JOLIET — A group of Edna Keith fifth-graders met Friday with the principal of a school they will attend next year.
That school – Washington Junior High School and Academy – was a place where they will grow mentally, emotionally and spiritually, said Michael Latting, the school’s principal, who sat across from the students inside the gym.
“You come to me as fifth-graders,” Latting said through a microphone inside the school gym. “You will leave me as gentlemen and young women.”
Edna Keith students and hundreds of others from Woodland, Culbertson and Eisenhower schools – that feed into the junior high school – visited Washington as part of the annual Step Up Day.
Students get an inside look at Washington as part of the event that allows to get to know the faculty, the facility and the students as they learn what will be expected of them.
Washington eighth-graders served as tour guides. They brought groups of students into classrooms, the library, cafeteria, theater and gym. They also showed them how to use lockers and the rules for them.
“You should clean out your locker periodically just to make sure you’re organized,” said one eighth-grade guide who showed a group his locker.
Inside teacher Michelle Lingle’s class, the students got tips from Washington students on how to succeed at the school.
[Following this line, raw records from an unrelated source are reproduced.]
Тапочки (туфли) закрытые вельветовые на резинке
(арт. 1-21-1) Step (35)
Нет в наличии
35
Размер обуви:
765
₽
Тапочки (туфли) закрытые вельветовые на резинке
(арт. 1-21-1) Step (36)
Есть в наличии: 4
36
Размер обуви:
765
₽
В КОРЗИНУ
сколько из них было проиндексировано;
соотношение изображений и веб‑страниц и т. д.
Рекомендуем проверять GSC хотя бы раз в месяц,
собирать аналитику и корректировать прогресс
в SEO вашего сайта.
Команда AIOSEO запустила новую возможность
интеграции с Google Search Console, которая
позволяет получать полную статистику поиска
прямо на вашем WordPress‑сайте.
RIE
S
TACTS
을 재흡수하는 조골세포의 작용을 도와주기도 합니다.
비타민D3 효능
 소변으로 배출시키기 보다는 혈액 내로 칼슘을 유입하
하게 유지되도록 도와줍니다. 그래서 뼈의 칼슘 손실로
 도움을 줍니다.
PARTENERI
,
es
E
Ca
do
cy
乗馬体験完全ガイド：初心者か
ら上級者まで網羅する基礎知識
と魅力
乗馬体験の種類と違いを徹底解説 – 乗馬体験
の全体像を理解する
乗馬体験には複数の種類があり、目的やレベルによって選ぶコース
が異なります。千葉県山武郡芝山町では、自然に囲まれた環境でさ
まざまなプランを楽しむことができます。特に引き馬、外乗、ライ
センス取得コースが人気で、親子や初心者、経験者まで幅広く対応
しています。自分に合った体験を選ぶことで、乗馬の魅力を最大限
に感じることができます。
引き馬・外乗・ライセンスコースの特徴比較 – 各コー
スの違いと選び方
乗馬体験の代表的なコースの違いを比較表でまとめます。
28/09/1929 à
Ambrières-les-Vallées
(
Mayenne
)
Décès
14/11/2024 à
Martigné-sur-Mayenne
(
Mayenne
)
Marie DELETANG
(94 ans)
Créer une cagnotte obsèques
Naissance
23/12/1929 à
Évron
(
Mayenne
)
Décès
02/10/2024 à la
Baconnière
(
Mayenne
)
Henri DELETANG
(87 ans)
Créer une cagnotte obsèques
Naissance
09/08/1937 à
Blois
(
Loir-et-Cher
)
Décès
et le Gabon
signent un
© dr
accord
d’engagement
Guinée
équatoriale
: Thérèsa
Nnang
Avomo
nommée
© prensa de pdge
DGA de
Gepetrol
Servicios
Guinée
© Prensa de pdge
Some of them told them about how to use their identification cards, not to procrastinate with homework, to watch their grades if they plan on participating in sports and not to be too worried at school.
“We don’t want you to be scared. We you want to do your job,” Lingle said.
In his talk with the students before the tour, Latting said Washington students don’t typically carry bookbags in the hallway for safety reasons but this year he will allow them to use clear plastic bookbags.
“Your safety is my ultimate, No. 1 concern. Nobody is going to bring anything into the building that I don’t know about,” Latting said.
He also told them he will not allow one child to steal education from other children.
He explained that if they disrupt in classrooms or do something inappropriate that will stop a teacher from teaching, they were stealing education from the rest of the students.
It will be up to the students to obey the rules the right way, he said.
“Is this clear with everyone?” he asked.
The students either nodded or said yes.